### WHAT YOU WILL DO
Gather every line of the records below that contains the string "user", copying each one in full. Treat the match as case-sensitive.

Data records
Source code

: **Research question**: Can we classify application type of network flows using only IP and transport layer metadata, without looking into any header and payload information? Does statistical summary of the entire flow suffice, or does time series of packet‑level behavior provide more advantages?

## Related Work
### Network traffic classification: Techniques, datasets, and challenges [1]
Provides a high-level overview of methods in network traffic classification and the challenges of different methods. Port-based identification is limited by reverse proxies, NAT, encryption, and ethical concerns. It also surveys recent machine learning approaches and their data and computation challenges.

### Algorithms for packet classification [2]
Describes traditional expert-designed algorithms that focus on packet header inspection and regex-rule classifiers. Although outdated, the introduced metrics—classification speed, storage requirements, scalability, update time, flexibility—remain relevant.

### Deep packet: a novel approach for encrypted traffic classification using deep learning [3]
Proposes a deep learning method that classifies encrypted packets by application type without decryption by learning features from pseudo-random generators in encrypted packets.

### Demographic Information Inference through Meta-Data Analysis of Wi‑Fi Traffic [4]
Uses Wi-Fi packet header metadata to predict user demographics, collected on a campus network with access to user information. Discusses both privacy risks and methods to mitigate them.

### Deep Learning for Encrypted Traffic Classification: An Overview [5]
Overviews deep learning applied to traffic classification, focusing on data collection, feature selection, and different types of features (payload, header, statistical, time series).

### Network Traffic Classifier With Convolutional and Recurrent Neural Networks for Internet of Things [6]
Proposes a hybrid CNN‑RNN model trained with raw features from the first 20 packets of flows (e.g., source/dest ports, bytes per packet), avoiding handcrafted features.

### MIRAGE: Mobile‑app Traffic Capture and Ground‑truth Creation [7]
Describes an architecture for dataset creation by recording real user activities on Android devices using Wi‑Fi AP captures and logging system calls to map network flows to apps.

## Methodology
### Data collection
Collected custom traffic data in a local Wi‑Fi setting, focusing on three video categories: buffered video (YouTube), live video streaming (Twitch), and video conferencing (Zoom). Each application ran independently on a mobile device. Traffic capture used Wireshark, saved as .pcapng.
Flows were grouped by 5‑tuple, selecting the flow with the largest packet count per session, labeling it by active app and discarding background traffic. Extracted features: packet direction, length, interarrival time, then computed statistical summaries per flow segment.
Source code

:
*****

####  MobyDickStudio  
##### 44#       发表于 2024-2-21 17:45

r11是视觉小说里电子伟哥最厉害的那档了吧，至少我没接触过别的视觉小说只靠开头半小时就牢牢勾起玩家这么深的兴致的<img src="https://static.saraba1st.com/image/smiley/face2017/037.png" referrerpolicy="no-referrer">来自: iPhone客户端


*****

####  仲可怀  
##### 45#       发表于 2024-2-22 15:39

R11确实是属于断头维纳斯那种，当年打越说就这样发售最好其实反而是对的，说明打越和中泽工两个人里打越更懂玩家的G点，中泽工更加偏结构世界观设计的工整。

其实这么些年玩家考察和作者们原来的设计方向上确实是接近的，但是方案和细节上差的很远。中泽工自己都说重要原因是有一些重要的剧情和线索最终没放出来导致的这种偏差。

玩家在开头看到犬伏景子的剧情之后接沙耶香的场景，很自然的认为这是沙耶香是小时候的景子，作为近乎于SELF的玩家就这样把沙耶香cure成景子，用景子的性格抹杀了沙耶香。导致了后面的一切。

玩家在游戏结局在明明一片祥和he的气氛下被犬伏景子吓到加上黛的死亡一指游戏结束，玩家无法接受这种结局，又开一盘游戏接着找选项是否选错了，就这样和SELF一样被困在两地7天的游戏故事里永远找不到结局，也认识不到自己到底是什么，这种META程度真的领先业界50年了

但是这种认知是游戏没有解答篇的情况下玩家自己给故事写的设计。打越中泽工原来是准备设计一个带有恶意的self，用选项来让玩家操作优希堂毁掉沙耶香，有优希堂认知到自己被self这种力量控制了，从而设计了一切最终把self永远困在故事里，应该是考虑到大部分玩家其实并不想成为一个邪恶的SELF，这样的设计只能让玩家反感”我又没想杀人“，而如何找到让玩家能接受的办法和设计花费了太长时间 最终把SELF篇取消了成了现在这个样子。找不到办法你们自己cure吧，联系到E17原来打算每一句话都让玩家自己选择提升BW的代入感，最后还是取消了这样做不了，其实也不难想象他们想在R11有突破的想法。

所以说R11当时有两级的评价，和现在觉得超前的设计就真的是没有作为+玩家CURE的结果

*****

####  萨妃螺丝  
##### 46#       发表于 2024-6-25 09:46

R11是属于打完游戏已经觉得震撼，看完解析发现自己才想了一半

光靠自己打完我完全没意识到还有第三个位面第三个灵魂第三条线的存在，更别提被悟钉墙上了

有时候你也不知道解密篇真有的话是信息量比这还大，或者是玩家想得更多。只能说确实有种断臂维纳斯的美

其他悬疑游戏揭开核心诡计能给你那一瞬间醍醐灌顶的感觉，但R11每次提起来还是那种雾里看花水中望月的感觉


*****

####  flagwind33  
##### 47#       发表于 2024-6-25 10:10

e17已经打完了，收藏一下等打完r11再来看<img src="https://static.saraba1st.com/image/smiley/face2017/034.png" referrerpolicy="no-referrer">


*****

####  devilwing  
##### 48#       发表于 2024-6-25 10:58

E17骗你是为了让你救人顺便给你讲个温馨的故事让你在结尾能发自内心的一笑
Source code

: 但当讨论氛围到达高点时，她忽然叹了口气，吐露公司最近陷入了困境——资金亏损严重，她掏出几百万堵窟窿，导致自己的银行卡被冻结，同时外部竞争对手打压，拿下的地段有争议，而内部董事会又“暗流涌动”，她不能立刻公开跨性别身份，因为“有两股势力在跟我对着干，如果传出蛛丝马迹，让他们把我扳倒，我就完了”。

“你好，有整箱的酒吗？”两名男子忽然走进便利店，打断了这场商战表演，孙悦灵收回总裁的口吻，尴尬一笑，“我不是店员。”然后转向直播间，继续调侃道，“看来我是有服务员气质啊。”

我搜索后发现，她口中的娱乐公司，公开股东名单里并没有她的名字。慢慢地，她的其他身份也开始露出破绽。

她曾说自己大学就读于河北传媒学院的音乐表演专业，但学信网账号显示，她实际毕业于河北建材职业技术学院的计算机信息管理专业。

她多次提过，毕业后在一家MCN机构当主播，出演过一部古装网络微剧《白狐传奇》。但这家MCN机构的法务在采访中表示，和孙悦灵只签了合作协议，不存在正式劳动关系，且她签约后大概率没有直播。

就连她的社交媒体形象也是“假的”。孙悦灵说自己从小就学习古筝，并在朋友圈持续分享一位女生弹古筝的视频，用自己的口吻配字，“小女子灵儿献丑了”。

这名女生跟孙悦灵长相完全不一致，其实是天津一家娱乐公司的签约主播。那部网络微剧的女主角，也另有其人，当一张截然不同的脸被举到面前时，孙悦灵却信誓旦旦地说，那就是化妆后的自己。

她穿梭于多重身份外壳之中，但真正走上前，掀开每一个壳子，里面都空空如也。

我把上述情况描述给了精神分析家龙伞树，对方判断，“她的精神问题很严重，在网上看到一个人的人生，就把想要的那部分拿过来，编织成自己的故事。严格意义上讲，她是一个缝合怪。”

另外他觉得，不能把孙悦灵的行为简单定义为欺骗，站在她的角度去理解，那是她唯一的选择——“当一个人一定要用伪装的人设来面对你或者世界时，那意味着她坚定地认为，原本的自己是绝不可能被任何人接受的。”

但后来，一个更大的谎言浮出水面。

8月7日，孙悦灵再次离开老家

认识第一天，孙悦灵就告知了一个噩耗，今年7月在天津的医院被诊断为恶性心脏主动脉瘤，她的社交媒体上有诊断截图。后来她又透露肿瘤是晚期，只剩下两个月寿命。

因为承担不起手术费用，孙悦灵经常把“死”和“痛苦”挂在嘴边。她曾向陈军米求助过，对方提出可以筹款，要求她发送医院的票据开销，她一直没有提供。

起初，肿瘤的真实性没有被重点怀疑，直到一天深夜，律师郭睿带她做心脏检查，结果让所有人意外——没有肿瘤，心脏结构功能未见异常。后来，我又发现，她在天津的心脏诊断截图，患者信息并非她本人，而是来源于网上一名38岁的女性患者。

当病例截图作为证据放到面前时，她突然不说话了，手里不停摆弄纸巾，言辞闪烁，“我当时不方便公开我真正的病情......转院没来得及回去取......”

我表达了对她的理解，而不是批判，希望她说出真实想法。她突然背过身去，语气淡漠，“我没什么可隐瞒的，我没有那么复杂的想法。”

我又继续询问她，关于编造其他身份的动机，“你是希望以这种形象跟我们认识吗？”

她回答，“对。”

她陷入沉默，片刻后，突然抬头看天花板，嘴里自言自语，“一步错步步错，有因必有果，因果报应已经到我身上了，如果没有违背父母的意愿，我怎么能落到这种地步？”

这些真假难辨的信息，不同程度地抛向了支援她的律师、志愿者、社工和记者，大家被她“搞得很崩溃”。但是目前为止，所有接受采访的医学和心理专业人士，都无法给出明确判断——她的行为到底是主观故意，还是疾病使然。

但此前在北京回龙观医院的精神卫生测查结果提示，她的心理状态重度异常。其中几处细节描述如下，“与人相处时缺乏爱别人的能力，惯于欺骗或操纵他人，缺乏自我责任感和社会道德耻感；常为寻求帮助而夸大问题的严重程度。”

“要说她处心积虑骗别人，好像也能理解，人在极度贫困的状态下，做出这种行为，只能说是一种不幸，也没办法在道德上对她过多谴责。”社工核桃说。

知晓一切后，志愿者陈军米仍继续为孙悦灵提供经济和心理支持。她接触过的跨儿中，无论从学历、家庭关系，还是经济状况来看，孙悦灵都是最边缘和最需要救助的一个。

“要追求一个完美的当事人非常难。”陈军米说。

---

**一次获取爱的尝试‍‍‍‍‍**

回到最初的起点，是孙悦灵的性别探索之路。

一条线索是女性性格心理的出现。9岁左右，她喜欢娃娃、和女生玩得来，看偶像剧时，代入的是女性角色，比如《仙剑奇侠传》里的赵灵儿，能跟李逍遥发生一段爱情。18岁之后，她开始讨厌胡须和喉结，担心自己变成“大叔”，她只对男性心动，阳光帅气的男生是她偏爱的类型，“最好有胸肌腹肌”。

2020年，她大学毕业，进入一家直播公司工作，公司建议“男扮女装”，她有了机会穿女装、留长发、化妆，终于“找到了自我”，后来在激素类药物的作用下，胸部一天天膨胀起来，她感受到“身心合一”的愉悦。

### COMPLETED TASK
Uses Wi-Fi packet header metadata to predict user demographics, collected on a campus network with access to user information. Discusses both privacy risks and methods to mitigate them.
Describes an architecture for dataset creation by recording real user activities on Android devices using Wi‑Fi AP captures and logging system calls to map network flows to apps.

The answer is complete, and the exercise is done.